The Paradox of Choice – I’ve always known about this issue, but I didn’t know about all its psychological underpinnings until about 5 years ago. The best way to illustrate the paradox of choice is to think about the menu at The Cheesecake Factory. At more than 20 pages, it’s spiral-bound, heavy and more like an encyclopedia than a restaurant menu. With more than 250 choices on the menu, it’s no wonder reports state ordering takes 2.5 times longer at The Cheesecake Factory than any other upscale casual restaurant. Too many choices inhibit making a decision – that is the paradox of choice.

Translate that example to the decisions required in the senior living sales process:

  • Am I ready for senior living?
  • What community do I choose of the 5 to 10 near me?
  • What floor plan do I choose of the 30 or 40 floor plans offered?
  • What financial plan type do I choose?
  • What finishes do I choose?
  • What furniture do I bring with me?

Our prospects are likely making the last major decision of their lives, and they are deeply concerned that they are making the right choice. Interestingly enough, there’s a secondary psychological dynamic that creeps into the mix. All these decisions generate a feeling of FOMO (fear of missing out) for an opportunity that might come their way.

Given all this pressure on the prospect, there is no doubt that sales counselors must do just that – counsel. Due to the complexity of senior living, sales teams must guide their prospects to the right decision. Sales teams can’t do that by walking the “optimum tour path” and feature-dumping. For each respective prospect, sales counselors must get to the root of a prospect’s motivation, gain an understanding through discovery and craft a personalized solution.

The Forgetting Curve – After all that, another psychological beast is still lurking in the shadows to practically erase all the work you’ve done with your prospect. All the details you’ve provided, the education you’ve worked so hard to deliver and the custom tour you’ve provided – all these hours spent are in peril. Why? The forgetting curve.

While you may think this issue primarily affects older adults, the forgetting curve affects all ages. Originally studied in the 1880s (nearly 150 years ago!), the German psychologist who discovered it studied how our brains recall newly shared information. His research still holds true today and affects us daily. Much like the data storage on our phones, our brains only have so much room to store information. Therefore, as the forgetting curve states, we purge 50% of newly learned information within one hour. Yes – ONE HOUR. Seventy percent of that new information gets purged within one day, and 90% of that new information is gone within one week.

To complicate things further, the challenge here is that no singular solution to this issue exists; however, repetition, repetition, repetition is critical. We must equip our prospects with tools that reinforce personalized content, helping them to recall and retain details that are specific to their needs.
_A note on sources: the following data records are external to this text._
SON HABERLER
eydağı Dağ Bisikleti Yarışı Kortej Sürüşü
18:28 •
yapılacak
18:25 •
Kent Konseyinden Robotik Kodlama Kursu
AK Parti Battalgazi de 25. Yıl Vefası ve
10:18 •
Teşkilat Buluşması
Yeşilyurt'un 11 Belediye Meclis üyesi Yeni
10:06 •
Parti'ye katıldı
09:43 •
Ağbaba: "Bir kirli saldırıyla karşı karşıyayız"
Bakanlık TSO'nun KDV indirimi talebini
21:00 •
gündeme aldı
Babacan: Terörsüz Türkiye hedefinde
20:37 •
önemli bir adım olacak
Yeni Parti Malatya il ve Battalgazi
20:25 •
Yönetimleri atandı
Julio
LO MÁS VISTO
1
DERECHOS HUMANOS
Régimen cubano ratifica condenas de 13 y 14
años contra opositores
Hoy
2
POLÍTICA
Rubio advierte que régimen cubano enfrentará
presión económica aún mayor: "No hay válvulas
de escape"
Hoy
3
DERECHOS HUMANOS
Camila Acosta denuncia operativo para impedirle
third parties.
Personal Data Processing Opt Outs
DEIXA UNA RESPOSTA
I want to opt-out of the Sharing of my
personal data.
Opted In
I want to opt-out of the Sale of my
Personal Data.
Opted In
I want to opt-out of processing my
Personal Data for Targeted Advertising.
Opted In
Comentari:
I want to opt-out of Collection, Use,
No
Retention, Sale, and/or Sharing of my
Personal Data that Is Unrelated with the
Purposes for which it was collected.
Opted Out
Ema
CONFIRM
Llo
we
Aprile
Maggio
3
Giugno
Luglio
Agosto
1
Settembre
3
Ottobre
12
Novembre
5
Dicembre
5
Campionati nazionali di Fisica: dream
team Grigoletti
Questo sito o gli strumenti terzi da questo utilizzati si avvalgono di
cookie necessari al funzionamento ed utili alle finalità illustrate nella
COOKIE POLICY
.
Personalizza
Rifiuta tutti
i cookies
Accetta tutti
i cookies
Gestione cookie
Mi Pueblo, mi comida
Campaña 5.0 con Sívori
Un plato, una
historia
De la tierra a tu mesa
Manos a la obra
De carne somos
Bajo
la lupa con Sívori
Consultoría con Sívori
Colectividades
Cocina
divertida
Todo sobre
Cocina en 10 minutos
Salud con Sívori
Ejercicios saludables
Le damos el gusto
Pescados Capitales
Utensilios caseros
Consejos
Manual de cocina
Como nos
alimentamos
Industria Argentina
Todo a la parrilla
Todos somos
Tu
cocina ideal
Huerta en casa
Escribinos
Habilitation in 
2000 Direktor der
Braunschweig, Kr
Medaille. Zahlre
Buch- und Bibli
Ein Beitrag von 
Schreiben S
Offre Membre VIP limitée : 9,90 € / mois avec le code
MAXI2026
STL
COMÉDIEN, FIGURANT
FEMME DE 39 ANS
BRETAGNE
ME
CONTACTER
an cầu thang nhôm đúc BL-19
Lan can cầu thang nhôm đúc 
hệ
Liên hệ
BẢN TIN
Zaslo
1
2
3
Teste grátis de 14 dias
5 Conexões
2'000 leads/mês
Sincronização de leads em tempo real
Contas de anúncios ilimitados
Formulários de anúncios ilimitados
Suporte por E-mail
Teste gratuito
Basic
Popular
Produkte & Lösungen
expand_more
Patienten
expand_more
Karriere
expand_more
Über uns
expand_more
But not just any information will do. Seeing is believing. It’s critical to reinforce a prospect’s experience with rich visual content – imagery that tells a story. A picture really is worth a thousand words. Here are some statistics that reinforce how critical our eyes are to helping us recall information:

  • ~40% of nerve fibers are linked to the retina. [Source: “Brain-Based Learning” by Eric Jensen]
  • ~90% of all information transferred to the brain is visual. [Source: Movable Ink]
  • 36,000 visual messages can be registered by the eye every hour. [Source: Visual Teaching Alliance]
  • 13 milliseconds are all that is required for our brains to process an image. [Source: Movable Ink]

As our prospects become more tech-savvy and continue to evolve, our sales teams must also evolve their sales practices and processes. Digital tools and solutions (such as ours at The Vectre) are designed to empower sales teams to better focus on the prospect journey. In keeping with our core solutions, we recommend sales teams focus efforts to:

  • Stop feature-dumping. Personalize for the WIN!!
  • Drive the sales conversation, but don’t provide too many options that will stall the process.
  • Reinforce your conversations and tours with personalized content—especially visual elements—that helps prospects recall your major value proposition.